Aristotele ritiene l'ira addirittura necessaria, perché senza il suo apporto non è possibile affrontare alcuna battaglia. Certamente egli afferma che dell'ira occorre fare buon uso, ponendola a nostro servizio e non viceversa. Arrabbiarsi è facile, osserva nell'Etica a Nicomaco, ma non è da tutti arrabbiarsi con la persona giusta, nella misura giusta, al momento giusto e per una giusta causa.
Seneca dedicò all'ira uno dei suoi trattati morali; per lui l'ira è sempre un male. Il fatto di controllarla non la libera dalla sua intrinseca negatività.
Nella Tradizione della Chiesa
Nella tradizione della Chiesa l'ira è il quarto dei sette vizi capitali.
San Gregorio Magno distingue l'ira per zelo dall'ira per vizio: la prima turba l'occhio della ragione, la seconda lo acceca[4]. Traccia poi l'identikit dell’iracondo: il cuore accelera e palpita; il capo trema; la lingua gli si inceppa; gli occhi gli escono dall' orbita; non riconosce le persone conosciute; la bocca urla; niente si capisce di ciò che dice.

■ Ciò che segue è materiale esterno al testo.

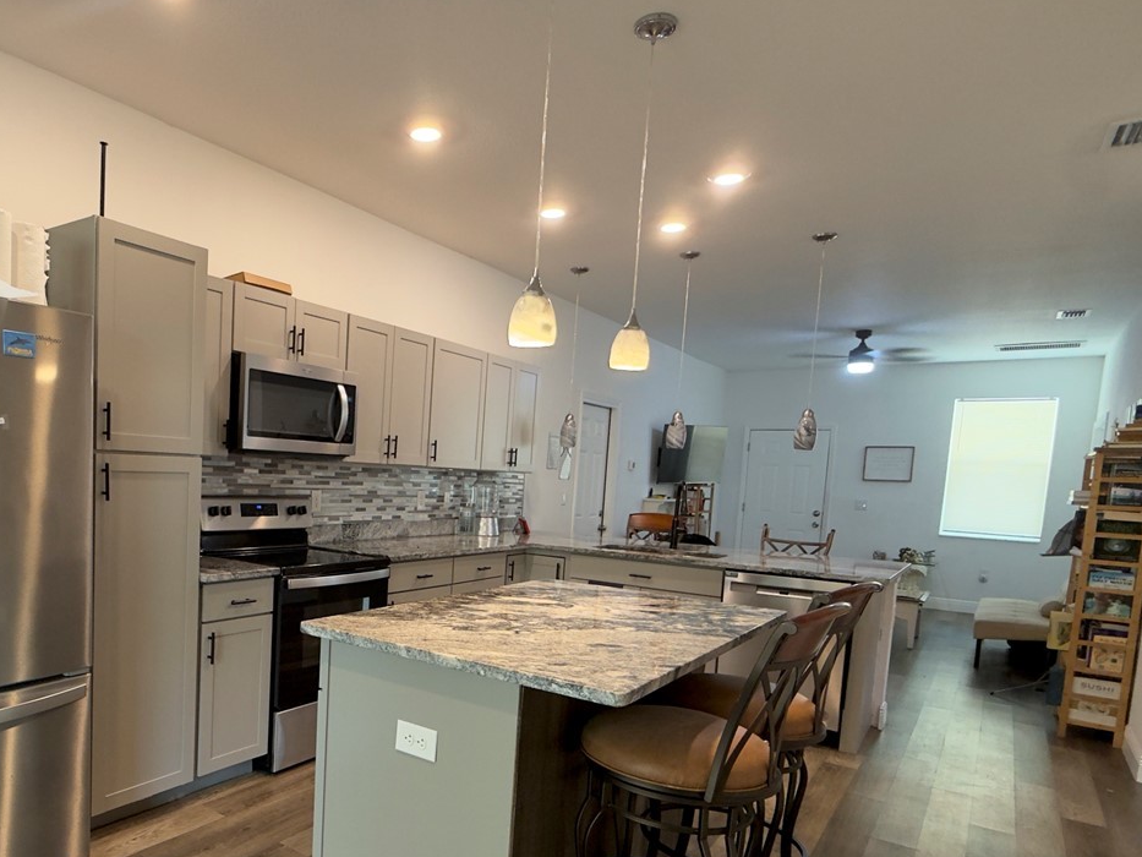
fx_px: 792
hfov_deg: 69.1
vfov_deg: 56.0
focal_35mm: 24
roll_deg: -2.3
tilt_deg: -5.3
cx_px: 359
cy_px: 545
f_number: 2.2
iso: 160
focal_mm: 2.22
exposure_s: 1/30
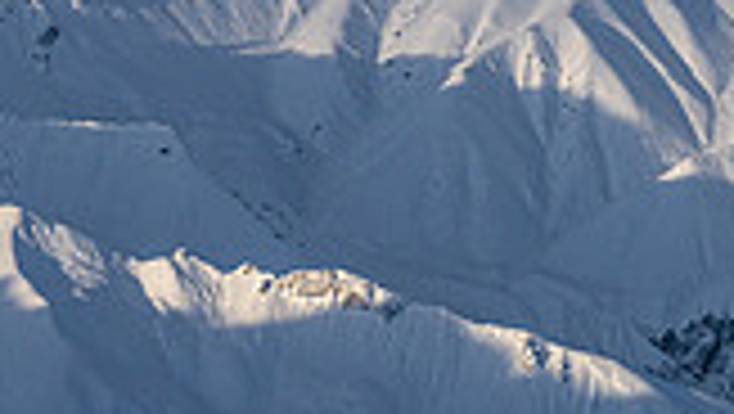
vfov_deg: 3.4
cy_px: 247
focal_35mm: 361
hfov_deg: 6.0
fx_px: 7032
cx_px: -72
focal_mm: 95
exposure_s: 1/250
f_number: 20
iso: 320
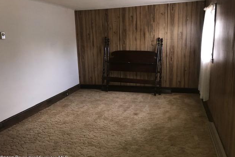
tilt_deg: -10.6
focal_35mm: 30
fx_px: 196
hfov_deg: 61.9
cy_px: 74
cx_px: 119
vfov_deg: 43.6
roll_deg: +1.0
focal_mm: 3.99
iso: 80
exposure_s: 1/30
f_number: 1.8
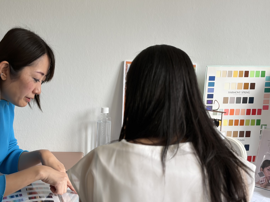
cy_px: 102
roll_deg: -1.7
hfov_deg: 28.1
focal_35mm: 69
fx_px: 538
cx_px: 108
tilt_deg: -10.3
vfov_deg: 21.3
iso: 40
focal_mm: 5.96
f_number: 1.6
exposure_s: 1/121
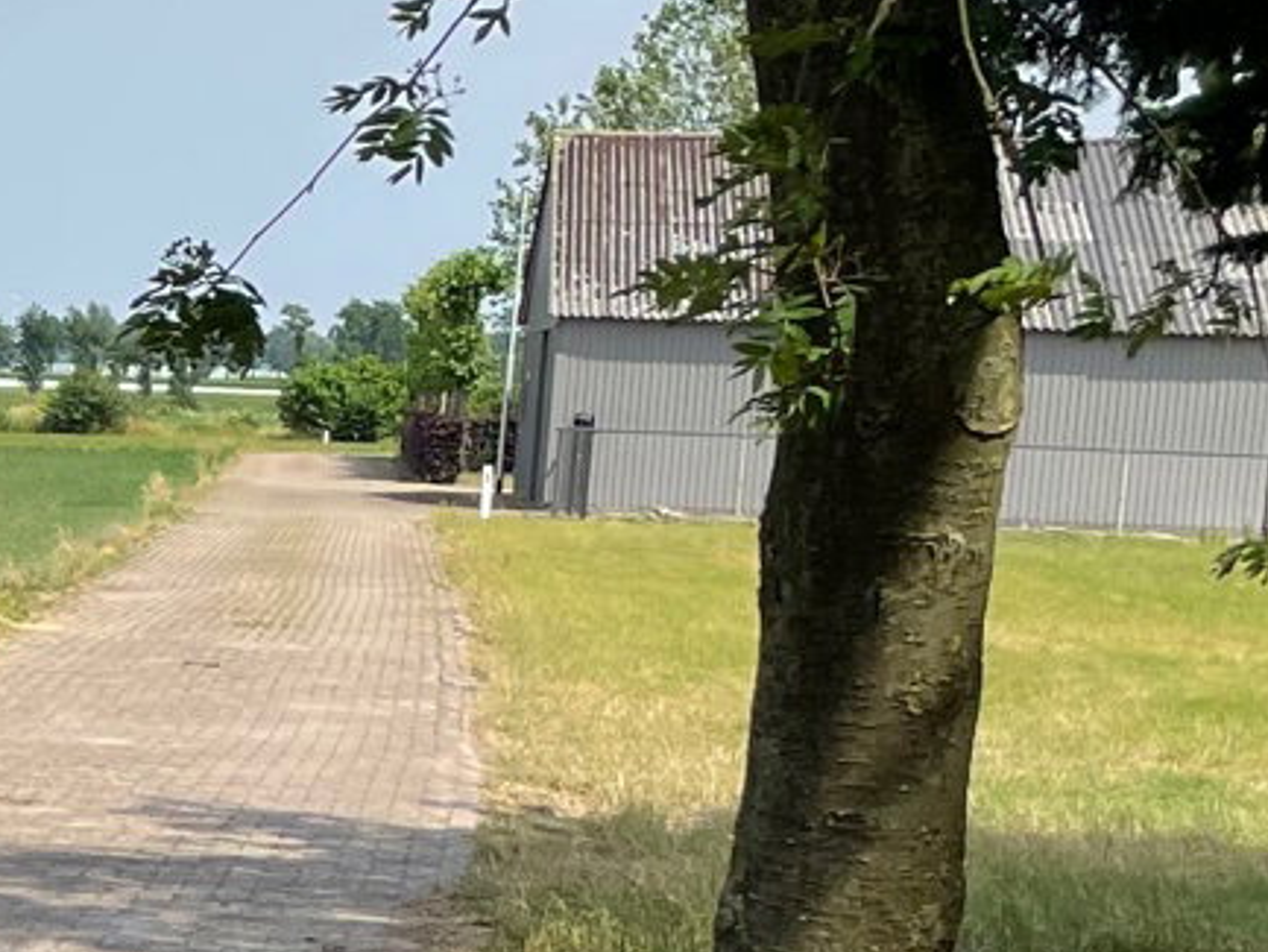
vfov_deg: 12.1
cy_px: 958
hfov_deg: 14.3
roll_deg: -1.4
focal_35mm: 121
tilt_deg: -8.5
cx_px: -1022
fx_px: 4434
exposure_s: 1/2681
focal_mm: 4.2
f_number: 1.6
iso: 32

San Giovanni Crisostomo afferma che tra l'ira e la pazzia non vi è alcuna differenza: nulla c'è di più turpe di un volto furioso, nulla è più deformante il volto e la persona[5].
San Tommaso d'Aquino afferma che la condanna del vizio dell'ira non toglie che sia lodevole imporre una riparazione "al fine di correggere i vizi e di conservare il bene della giustizia"[6].
Approfondimento
L'ira, quando è peccato, è tale perché aliena profondamente il soggetto umano riconducendolo sulla soglia dell'animalità[7]. Nell'ira l'uomo abdica a ciò che lo connota, e ne rimane pregiudicata la sua capacità di discernere e giudicare, di riflettere con oggettività, di esprimere giudizi sensati su persone, cose e situazioni.
Nel suo aspetto cattivo, l'ira è peccato grave solo quando raggiunge un grado tale da venire assimilata alla perdita dell'uso della ragione, con la violenza delle parole e dei fatti: in questo caso essa lede gravemente il comandamento dell'amore del prossimo[8].
I moralisti, in linea con l'insegnamento biblico, considerano lecita l'ira giusta, che si ha quando ci si adira in modo ragionevole per una colpa e se ne esige il corrispondente castigo[9].